Every entry below should be restated word for word, except for its images.

-------- Data --------

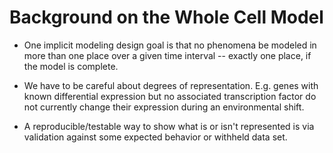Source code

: # Background on the Whole Cell Model

* One implicit modeling design goal is that no phenomena be modeled in more than one place over a given time interval -- exactly one place, if the model is complete.

* We have to be careful about degrees of representation. E.g. genes with known differential expression but no associated transcription factor do not currently change their expression during an environmental shift.

* A reproducible/testable way to show what is or isn't represented is via validation against some expected behavior or withheld data set.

--------

Result for this exercise |
Source code

: # Background on the Whole Cell Model

* One implicit modeling design goal is that no phenomena be modeled in more than one place over a given time interval -- exactly one place, if the model is complete.

* We have to be careful about degrees of representation. E.g. genes with known differential expression but no associated transcription factor do not currently change their expression during an environmental shift.

* A reproducible/testable way to show what is or isn't represented is via validation against some expected behavior or withheld data set.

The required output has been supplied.